§ **Request**: Reproduce the part of the data that opens with the line containing "catre pagina produsului" and closes with the line containing "## Pentru a rula local proiectul", copying every line unchanged and including both end lines.

Material supplied below:

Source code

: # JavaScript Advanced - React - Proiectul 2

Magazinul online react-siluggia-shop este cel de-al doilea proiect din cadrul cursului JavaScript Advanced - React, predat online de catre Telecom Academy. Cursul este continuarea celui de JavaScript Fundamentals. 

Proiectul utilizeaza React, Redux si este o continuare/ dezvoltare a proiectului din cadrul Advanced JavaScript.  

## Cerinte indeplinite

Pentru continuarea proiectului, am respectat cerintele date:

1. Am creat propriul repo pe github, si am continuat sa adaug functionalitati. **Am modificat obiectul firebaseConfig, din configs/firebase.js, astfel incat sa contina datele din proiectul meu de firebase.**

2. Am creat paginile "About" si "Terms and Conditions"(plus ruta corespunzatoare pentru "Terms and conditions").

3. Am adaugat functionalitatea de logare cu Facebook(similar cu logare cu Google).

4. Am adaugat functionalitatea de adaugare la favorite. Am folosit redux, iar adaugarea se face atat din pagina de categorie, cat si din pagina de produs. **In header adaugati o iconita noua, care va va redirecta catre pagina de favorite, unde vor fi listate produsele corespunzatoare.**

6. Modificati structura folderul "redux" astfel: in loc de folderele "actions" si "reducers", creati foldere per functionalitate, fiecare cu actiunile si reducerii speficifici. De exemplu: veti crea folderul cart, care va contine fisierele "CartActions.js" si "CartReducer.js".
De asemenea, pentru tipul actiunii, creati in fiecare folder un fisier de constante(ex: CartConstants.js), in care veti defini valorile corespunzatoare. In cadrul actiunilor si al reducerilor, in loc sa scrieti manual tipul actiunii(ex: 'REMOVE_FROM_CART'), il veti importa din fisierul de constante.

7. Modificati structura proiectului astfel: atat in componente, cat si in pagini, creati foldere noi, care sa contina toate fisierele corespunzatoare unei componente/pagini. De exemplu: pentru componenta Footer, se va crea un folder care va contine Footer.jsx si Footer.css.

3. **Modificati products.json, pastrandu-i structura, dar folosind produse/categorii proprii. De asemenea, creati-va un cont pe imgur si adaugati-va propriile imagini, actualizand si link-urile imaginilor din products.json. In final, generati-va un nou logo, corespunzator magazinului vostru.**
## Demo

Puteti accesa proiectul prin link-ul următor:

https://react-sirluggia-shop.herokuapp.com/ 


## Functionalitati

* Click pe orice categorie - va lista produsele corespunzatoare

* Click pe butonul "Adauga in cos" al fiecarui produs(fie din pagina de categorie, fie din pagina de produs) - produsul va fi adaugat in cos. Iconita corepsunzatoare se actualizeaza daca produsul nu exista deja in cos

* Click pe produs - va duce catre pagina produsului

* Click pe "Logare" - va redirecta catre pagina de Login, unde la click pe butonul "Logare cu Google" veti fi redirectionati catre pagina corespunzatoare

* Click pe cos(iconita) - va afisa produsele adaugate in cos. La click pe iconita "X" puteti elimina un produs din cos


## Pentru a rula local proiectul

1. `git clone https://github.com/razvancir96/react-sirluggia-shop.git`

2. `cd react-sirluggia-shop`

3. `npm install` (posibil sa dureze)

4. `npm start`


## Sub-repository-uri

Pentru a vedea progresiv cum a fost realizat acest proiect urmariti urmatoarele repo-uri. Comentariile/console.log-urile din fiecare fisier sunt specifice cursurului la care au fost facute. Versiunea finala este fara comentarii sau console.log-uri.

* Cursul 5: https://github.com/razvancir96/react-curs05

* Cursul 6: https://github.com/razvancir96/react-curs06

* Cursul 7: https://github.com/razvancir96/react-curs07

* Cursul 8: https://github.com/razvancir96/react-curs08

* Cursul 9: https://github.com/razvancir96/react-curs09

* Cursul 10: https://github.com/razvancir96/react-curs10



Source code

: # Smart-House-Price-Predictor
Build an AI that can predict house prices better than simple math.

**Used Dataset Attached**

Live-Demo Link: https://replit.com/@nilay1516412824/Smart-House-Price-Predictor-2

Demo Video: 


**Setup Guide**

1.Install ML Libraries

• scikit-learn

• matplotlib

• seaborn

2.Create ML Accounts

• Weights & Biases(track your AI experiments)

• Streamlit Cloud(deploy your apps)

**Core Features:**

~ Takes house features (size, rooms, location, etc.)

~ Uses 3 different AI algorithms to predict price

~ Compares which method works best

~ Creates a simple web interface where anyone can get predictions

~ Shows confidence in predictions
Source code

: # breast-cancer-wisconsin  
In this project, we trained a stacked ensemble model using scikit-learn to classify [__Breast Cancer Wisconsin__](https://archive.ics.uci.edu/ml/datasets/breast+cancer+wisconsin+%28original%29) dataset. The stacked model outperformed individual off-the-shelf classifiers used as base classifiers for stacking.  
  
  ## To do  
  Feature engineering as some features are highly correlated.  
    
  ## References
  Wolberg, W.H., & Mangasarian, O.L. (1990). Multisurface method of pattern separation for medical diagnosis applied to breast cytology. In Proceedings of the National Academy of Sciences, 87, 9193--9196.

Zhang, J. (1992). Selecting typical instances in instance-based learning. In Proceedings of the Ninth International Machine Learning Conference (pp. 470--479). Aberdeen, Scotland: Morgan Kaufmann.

End of Material supplied.

§ **Answer to this exercise**:
* Click pe produs - va duce catre pagina produsului

* Click pe "Logare" - va redirecta catre pagina de Login, unde la click pe butonul "Logare cu Google" veti fi redirectionati catre pagina corespunzatoare

* Click pe cos(iconita) - va afisa produsele adaugate in cos. La click pe iconita "X" puteti elimina un produs din cos


## Pentru a rula local proiectul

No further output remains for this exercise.